What you have to do: The entries are to be reproduced word for word, with all images left out.
(Supplied material Opens)
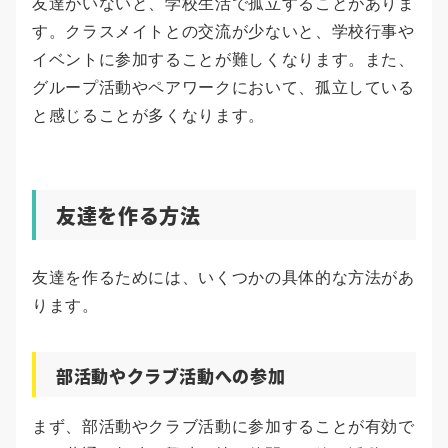
友達がいないと、学校生活で孤立することがありま
す。クラスメイトとの交流が少ないと、学校行事や
イベントに参加することが難しくなります。また、
グループ活動やペアワークにおいて、孤立している
と感じることが多くなります。
友達を作る方法
友達を作るためには、いくつかの具体的な方法があ
ります。
部活動やクラブ活動への参加
まず、部活動やクラブ活動に参加することが有効で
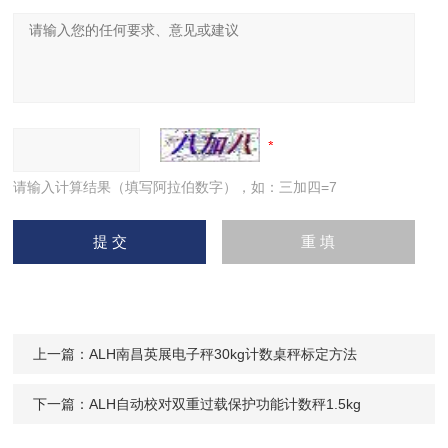
请输入计算结果（填写阿拉伯数字），如：三加四=7
上一篇：
ALH南昌英展电子秤30kg计数桌秤标定方法
下一篇：
ALH自动校对双重过载保护功能计数秤1.5kg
(Supplied material Closes)
Solved exercise:
友達がいないと、学校生活で孤立することがありま
す。クラスメイトとの交流が少ないと、学校行事や
イベントに参加することが難しくなります。また、
グループ活動やペアワークにおいて、孤立している
と感じることが多くなります。
友達を作る方法
友達を作るためには、いくつかの具体的な方法があ
ります。
部活動やクラブ活動への参加
まず、部活動やクラブ活動に参加することが有効で
请输入计算结果（填写阿拉伯数字），如：三加四=7
上一篇：
ALH南昌英展电子秤30kg计数桌秤标定方法
下一篇：
ALH自动校对双重过载保护功能计数秤1.5kg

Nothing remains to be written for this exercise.